▸ SOURCE PASSAGE
>>>

Although Dr. Wahl opined that Plaintiff had difficulty in establishing and maintaining effective work and social relationships and difficulty in adapting to stressful circumstances, including work or work-like setting, she found Plaintiff's functional impairments to be moderate. The ALJ found Dr. Wahl's opinions to be persuasive and consistent with the benign mental status examination findings and minimal treatment of his mental impairments. The ALJ properly evaluated the consistency of Dr. Wahl's opinions when determining its persuasiveness. 20 C.F.R. § 404.1520c(c)(2) ("The more consistent a medical opinion(s) ... is with the evidence from other medical sources and nonmedical sources in the claim, the more persuasive the medical opinion(s) ... will be."). Although Plaintiff disagrees with Dr. Wahl's opinions and asserts that the objective record is inconsistent with her opinions, the possibility that the Court could draw two inconsistent conclusions from the same record does not prevent a particular finding from being supported by substantial evidence. Milam v. Colvin, 794 F.3d 978, 983 (8th Cir. 2015) ("We must consider evidence that both supports and detracts from the ALJ's decision, but we will not reverse an administrative decision simply because some evidence may support the opposite conclusion. Indeed, we must affirm the denial of benefits if it is possible to draw two inconsistent positions from the evidence and one of those positions represents the ALJ's findings.") (internal quotations and citations omitted). --------
IX. Conclusion
For the foregoing reasons, the Court finds that the ALJ's determination is supported by substantial evidence on the record as a whole. See Finch, 547 F.3d at 935. Similarly, the Court cannot say that the ALJ's determinations in this regard fall outside the available "zone of choice," defined by the record in this case. See Buckner, 646 F.3d at 556. For the reasons set forth above, the Commissioner's decision denying benefits is affirmed. Accordingly,
IT IS HEREBY ORDERED that the decision of the Commissioner be AFFIRMED.
A separate Judgment shall accompany this Memorandum and Order.
/s/_________
JOHN M. BODENHAUSEN
UNITED STATES MAGISTRATE JUDGE Dated this 4th day of March, 2020.

<<<

▸ DATA SECTION

>>>

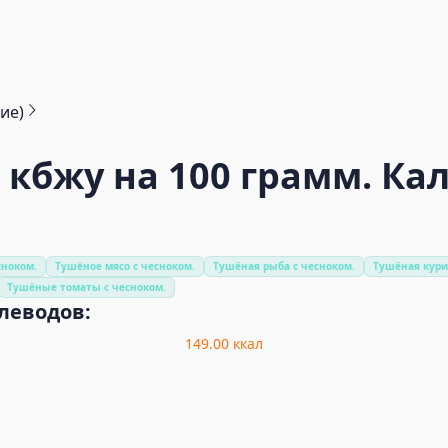
ие)
"
кбжу на 100 грамм. Ка
сноком.
Тушёное мясо с чесноком.
Тушёная рыба с чесноком.
Тушёная кури
Тушёные томаты с чесноком.
глеводов:
149.00
ккал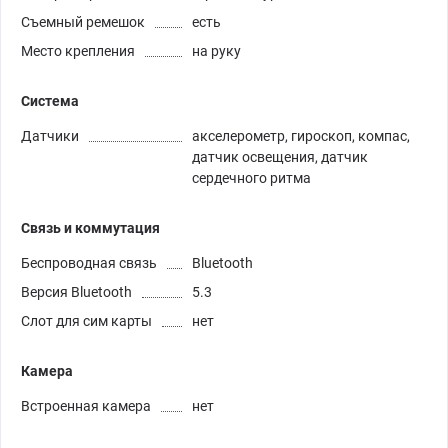
Съемный ремешок
есть
Место крепления
на руку
Система
Датчики
акселерометр, гироскоп, компас,
датчик освещения, датчик
сердечного ритма
Связь и коммутация
Беспроводная связь
Bluetooth
Версия Bluetooth
5.3
Слот для сим карты
нет
Камера
Встроенная камера
нет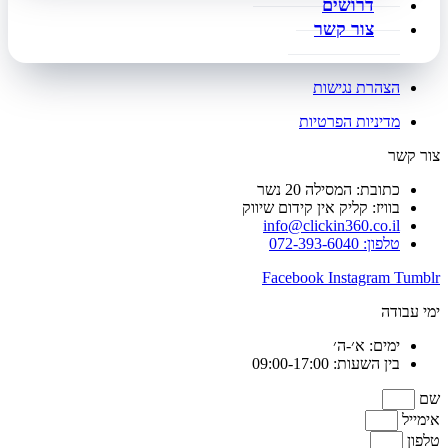
דרושים
צור קשר
הצהרת נגישות
מדיניות הפרטיות
צור קשר
כתובת: המסילה 20 נשר
בוויז: קליק אין קידום שיווק
info@clickin360.co.il
טלפון: 072-393-6040
Facebook
Instagram
Tumblr
ימי עבודה
ימים: א׳-ה׳
בין השעות: 09:00-17:00
שם
אימייל
טלפון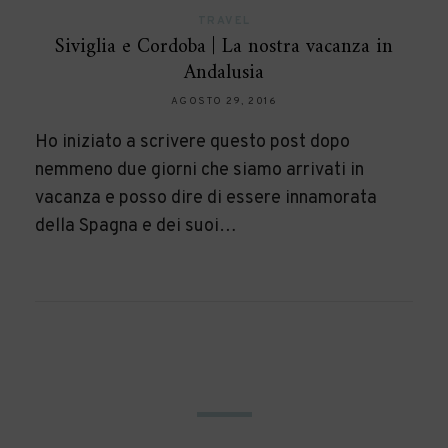
TRAVEL
Siviglia e Cordoba | La nostra vacanza in
Andalusia
AGOSTO 29, 2016
Ho iniziato a scrivere questo post dopo
nemmeno due giorni che siamo arrivati in
vacanza e posso dire di essere innamorata
della Spagna e dei suoi…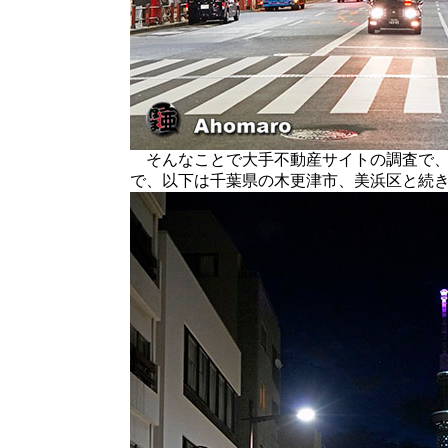
そんなことで大手不動産サイトの調査で、移
で、以下は千葉県の木更津市、美浜区と続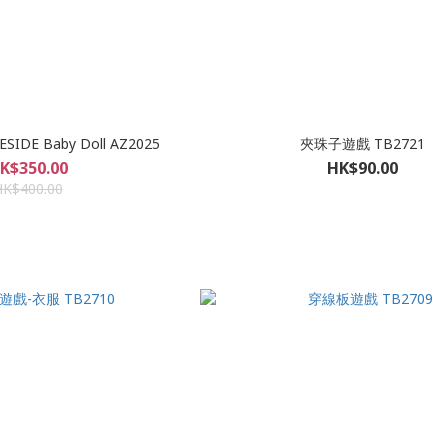
DE Baby Doll AZ2025
夾珠子遊戲 TB2721
K$350.00
HK$90.00
HK$400.00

<<<

▸ WORK ITEM A
Retype the ruling from "A separate Judgment" to "of March, 2020.".
▸ WORK ITEM B
List every court case the ruling cites by name.
The data comes from a separate source and is unrelated to the ruling.

▸ TASK RESULT A
A separate Judgment shall accompany this Memorandum and Order.
/s/_________
JOHN M. BODENHAUSEN
UNITED STATES MAGISTRATE JUDGE Dated this 4th day of March, 2020.

▸ TASK RESULT B
Milam v. Colvin
Finch
Buckner